What needs to be done
Render the lines of each of the records below as a numbered list, leaving out any blank lines.

Text extracted from each page
--------
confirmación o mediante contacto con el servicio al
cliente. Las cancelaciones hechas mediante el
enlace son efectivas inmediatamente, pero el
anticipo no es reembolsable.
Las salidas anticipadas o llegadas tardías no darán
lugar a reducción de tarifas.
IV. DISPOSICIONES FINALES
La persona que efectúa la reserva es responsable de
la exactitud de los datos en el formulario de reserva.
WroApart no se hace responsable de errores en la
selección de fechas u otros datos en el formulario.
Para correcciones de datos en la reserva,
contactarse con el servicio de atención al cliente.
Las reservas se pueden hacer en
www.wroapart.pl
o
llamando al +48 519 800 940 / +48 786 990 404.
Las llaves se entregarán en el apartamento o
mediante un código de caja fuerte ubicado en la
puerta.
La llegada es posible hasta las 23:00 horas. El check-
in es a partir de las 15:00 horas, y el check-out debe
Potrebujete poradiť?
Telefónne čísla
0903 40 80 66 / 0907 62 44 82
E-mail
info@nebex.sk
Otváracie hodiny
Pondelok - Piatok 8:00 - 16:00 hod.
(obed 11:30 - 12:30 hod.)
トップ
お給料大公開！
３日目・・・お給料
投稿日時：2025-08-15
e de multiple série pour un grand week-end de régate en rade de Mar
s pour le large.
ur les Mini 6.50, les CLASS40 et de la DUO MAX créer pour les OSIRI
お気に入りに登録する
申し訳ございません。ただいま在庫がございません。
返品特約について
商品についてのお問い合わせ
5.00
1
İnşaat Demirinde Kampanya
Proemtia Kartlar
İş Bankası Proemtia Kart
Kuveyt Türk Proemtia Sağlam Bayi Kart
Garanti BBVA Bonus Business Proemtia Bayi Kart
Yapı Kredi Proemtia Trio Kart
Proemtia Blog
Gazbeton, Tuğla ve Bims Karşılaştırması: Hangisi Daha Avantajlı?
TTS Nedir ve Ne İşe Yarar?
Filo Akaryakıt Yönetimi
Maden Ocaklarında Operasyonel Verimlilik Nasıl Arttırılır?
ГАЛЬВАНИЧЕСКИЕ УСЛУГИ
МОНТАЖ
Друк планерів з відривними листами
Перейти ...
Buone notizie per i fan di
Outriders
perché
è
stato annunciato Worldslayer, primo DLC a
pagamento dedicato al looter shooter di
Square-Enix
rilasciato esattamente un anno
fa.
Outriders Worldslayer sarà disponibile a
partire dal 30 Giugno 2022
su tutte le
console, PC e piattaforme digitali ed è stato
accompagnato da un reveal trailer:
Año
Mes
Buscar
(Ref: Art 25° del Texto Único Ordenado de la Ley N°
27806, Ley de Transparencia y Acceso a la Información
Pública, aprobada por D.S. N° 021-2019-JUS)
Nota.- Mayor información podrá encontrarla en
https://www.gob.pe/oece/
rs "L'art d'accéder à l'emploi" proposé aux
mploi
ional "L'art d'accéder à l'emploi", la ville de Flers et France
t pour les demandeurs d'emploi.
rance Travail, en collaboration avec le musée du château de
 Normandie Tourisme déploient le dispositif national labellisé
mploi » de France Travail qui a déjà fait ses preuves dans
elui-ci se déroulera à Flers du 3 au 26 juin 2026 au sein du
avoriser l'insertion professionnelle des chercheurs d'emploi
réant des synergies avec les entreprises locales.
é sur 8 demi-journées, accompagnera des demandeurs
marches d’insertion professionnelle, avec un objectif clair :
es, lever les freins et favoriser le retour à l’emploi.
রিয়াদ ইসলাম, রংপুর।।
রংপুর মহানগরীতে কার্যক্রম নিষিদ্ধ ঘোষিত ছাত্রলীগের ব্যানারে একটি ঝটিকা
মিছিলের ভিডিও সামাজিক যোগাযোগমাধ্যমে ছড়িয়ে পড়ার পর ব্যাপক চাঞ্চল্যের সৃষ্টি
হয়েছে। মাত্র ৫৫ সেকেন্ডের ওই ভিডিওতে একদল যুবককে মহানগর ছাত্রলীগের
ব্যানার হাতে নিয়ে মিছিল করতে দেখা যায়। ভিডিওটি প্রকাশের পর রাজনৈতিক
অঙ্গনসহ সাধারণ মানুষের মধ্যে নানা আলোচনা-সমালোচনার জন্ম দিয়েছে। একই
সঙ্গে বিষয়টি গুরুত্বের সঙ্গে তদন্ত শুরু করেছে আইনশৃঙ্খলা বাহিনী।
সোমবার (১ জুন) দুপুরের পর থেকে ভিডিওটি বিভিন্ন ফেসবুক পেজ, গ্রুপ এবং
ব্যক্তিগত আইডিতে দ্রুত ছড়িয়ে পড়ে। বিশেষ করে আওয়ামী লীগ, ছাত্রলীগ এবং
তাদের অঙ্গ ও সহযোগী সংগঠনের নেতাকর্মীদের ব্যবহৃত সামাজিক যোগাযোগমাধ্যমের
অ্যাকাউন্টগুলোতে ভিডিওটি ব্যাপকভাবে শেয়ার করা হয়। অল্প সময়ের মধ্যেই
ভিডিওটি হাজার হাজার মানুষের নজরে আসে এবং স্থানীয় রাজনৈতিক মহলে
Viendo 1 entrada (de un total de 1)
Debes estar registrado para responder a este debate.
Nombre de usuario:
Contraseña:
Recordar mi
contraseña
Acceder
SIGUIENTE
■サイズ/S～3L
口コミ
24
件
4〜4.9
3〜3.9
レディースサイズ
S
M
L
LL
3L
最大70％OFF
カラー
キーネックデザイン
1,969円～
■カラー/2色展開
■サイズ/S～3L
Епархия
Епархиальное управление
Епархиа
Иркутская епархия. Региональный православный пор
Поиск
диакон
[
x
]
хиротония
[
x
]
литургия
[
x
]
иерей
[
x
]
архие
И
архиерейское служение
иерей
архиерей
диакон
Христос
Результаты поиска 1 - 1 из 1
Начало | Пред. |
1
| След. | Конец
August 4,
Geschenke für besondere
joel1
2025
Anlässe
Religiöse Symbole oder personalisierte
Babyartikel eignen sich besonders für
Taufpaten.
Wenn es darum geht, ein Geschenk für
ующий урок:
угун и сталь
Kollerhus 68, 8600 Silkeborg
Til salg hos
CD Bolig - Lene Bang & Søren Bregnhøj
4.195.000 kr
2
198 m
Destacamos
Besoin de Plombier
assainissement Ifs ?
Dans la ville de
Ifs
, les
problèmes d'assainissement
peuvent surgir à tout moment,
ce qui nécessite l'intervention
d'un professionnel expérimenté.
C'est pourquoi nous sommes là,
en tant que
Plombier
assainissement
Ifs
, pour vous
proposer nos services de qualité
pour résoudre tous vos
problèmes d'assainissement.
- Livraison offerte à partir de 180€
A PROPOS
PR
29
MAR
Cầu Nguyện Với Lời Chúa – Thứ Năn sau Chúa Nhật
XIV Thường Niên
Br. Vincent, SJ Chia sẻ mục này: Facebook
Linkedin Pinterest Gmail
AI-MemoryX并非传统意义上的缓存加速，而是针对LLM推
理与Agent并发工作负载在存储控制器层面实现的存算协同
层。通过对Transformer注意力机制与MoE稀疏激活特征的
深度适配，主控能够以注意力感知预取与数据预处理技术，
--------
Exercise output
1. confirmación o mediante contacto con el servicio al
2. cliente. Las cancelaciones hechas mediante el
3. enlace son efectivas inmediatamente, pero el
4. anticipo no es reembolsable.
5. Las salidas anticipadas o llegadas tardías no darán
6. lugar a reducción de tarifas.
7. IV. DISPOSICIONES FINALES
8. La persona que efectúa la reserva es responsable de
9. la exactitud de los datos en el formulario de reserva.
10. WroApart no se hace responsable de errores en la
11. selección de fechas u otros datos en el formulario.
12. Para correcciones de datos en la reserva,
13. contactarse con el servicio de atención al cliente.
14. Las reservas se pueden hacer en
15. www.wroapart.pl
16. o
17. llamando al +48 519 800 940 / +48 786 990 404.
18. Las llaves se entregarán en el apartamento o
19. mediante un código de caja fuerte ubicado en la
20. puerta.
21. La llegada es posible hasta las 23:00 horas. El check-
22. in es a partir de las 15:00 horas, y el check-out debe
23. Potrebujete poradiť?
24. Telefónne čísla
25. 0903 40 80 66 / 0907 62 44 82
26. E-mail
27. info@nebex.sk
28. Otváracie hodiny
29. Pondelok - Piatok 8:00 - 16:00 hod.
30. (obed 11:30 - 12:30 hod.)
31. トップ
32. お給料大公開！
33. ３日目・・・お給料
34. 投稿日時：2025-08-15
35. e de multiple série pour un grand week-end de régate en rade de Mar
36. s pour le large.
37. ur les Mini 6.50, les CLASS40 et de la DUO MAX créer pour les OSIRI
38. お気に入りに登録する
39. 申し訳ございません。ただいま在庫がございません。
40. 返品特約について
41. 商品についてのお問い合わせ
42. 5.00
43. 1
44. İnşaat Demirinde Kampanya
45. Proemtia Kartlar
46. İş Bankası Proemtia Kart
47. Kuveyt Türk Proemtia Sağlam Bayi Kart
48. Garanti BBVA Bonus Business Proemtia Bayi Kart
49. Yapı Kredi Proemtia Trio Kart
50. Proemtia Blog
51. Gazbeton, Tuğla ve Bims Karşılaştırması: Hangisi Daha Avantajlı?
52. TTS Nedir ve Ne İşe Yarar?
53. Filo Akaryakıt Yönetimi
54. Maden Ocaklarında Operasyonel Verimlilik Nasıl Arttırılır?
55. ГАЛЬВАНИЧЕСКИЕ УСЛУГИ
56. МОНТАЖ
57. Друк планерів з відривними листами
58. Перейти ...
59. Buone notizie per i fan di
60. Outriders
61. perché
62. è
63. stato annunciato Worldslayer, primo DLC a
64. pagamento dedicato al looter shooter di
65. Square-Enix
66. rilasciato esattamente un anno
67. fa.
68. Outriders Worldslayer sarà disponibile a
69. partire dal 30 Giugno 2022
70. su tutte le
71. console, PC e piattaforme digitali ed è stato
72. accompagnato da un reveal trailer:
73. Año
74. Mes
75. Buscar
76. (Ref: Art 25° del Texto Único Ordenado de la Ley N°
77. 27806, Ley de Transparencia y Acceso a la Información
78. Pública, aprobada por D.S. N° 021-2019-JUS)
79. Nota.- Mayor información podrá encontrarla en
80. https://www.gob.pe/oece/
81. rs "L'art d'accéder à l'emploi" proposé aux
82. mploi
83. ional "L'art d'accéder à l'emploi", la ville de Flers et France
84. t pour les demandeurs d'emploi.
85. rance Travail, en collaboration avec le musée du château de
86.  Normandie Tourisme déploient le dispositif national labellisé
87. mploi » de France Travail qui a déjà fait ses preuves dans
88. elui-ci se déroulera à Flers du 3 au 26 juin 2026 au sein du
89. avoriser l'insertion professionnelle des chercheurs d'emploi
90. réant des synergies avec les entreprises locales.
91. é sur 8 demi-journées, accompagnera des demandeurs
92. marches d’insertion professionnelle, avec un objectif clair :
93. es, lever les freins et favoriser le retour à l’emploi.
94. রিয়াদ ইসলাম, রংপুর।।
95. রংপুর মহানগরীতে কার্যক্রম নিষিদ্ধ ঘোষিত ছাত্রলীগের ব্যানারে একটি ঝটিকা
96. মিছিলের ভিডিও সামাজিক যোগাযোগমাধ্যমে ছড়িয়ে পড়ার পর ব্যাপক চাঞ্চল্যের সৃষ্টি
97. হয়েছে। মাত্র ৫৫ সেকেন্ডের ওই ভিডিওতে একদল যুবককে মহানগর ছাত্রলীগের
98. ব্যানার হাতে নিয়ে মিছিল করতে দেখা যায়। ভিডিওটি প্রকাশের পর রাজনৈতিক
99. অঙ্গনসহ সাধারণ মানুষের মধ্যে নানা আলোচনা-সমালোচনার জন্ম দিয়েছে। একই
100. সঙ্গে বিষয়টি গুরুত্বের সঙ্গে তদন্ত শুরু করেছে আইনশৃঙ্খলা বাহিনী।
101. সোমবার (১ জুন) দুপুরের পর থেকে ভিডিওটি বিভিন্ন ফেসবুক পেজ, গ্রুপ এবং
102. ব্যক্তিগত আইডিতে দ্রুত ছড়িয়ে পড়ে। বিশেষ করে আওয়ামী লীগ, ছাত্রলীগ এবং
103. তাদের অঙ্গ ও সহযোগী সংগঠনের নেতাকর্মীদের ব্যবহৃত সামাজিক যোগাযোগমাধ্যমের
104. অ্যাকাউন্টগুলোতে ভিডিওটি ব্যাপকভাবে শেয়ার করা হয়। অল্প সময়ের মধ্যেই
105. ভিডিওটি হাজার হাজার মানুষের নজরে আসে এবং স্থানীয় রাজনৈতিক মহলে
106. Viendo 1 entrada (de un total de 1)
107. Debes estar registrado para responder a este debate.
108. Nombre de usuario:
109. Contraseña:
110. Recordar mi
111. contraseña
112. Acceder
113. SIGUIENTE
114. ■サイズ/S～3L
115. 口コミ
116. 24
117. 件
118. 4〜4.9
119. 3〜3.9
120. レディースサイズ
121. S
122. M
123. L
124. LL
125. 3L
126. 最大70％OFF
127. カラー
128. キーネックデザイン
129. 1,969円～
130. ■カラー/2色展開
131. ■サイズ/S～3L
132. Епархия
133. Епархиальное управление
134. Епархиа
135. Иркутская епархия. Региональный православный пор
136. Поиск
137. диакон
138. [
139. x
140. ]
141. хиротония
142. [
143. x
144. ]
145. литургия
146. [
147. x
148. ]
149. иерей
150. [
151. x
152. ]
153. архие
154. И
155. архиерейское служение
156. иерей
157. архиерей
158. диакон
159. Христос
160. Результаты поиска 1 - 1 из 1
161. Начало | Пред. |
162. 1
163. | След. | Конец
164. August 4,
165. Geschenke für besondere
166. joel1
167. 2025
168. Anlässe
169. Religiöse Symbole oder personalisierte
170. Babyartikel eignen sich besonders für
171. Taufpaten.
172. Wenn es darum geht, ein Geschenk für
173. ующий урок:
174. угун и сталь
175. Kollerhus 68, 8600 Silkeborg
176. Til salg hos
177. CD Bolig - Lene Bang & Søren Bregnhøj
178. 4.195.000 kr
179. 2
180. 198 m
181. Destacamos
182. Besoin de Plombier
183. assainissement Ifs ?
184. Dans la ville de
185. Ifs
186. , les
187. problèmes d'assainissement
188. peuvent surgir à tout moment,
189. ce qui nécessite l'intervention
190. d'un professionnel expérimenté.
191. C'est pourquoi nous sommes là,
192. en tant que
193. Plombier
194. assainissement
195. Ifs
196. , pour vous
197. proposer nos services de qualité
198. pour résoudre tous vos
199. problèmes d'assainissement.
200. - Livraison offerte à partir de 180€
201. A PROPOS
202. PR
203. 29
204. MAR
205. Cầu Nguyện Với Lời Chúa – Thứ Năn sau Chúa Nhật
206. XIV Thường Niên
207. Br. Vincent, SJ Chia sẻ mục này: Facebook
208. Linkedin Pinterest Gmail
209. AI-MemoryX并非传统意义上的缓存加速，而是针对LLM推
210. 理与Agent并发工作负载在存储控制器层面实现的存算协同
211. 层。通过对Transformer注意力机制与MoE稀疏激活特征的
212. 深度适配，主控能够以注意力感知预取与数据预处理技术，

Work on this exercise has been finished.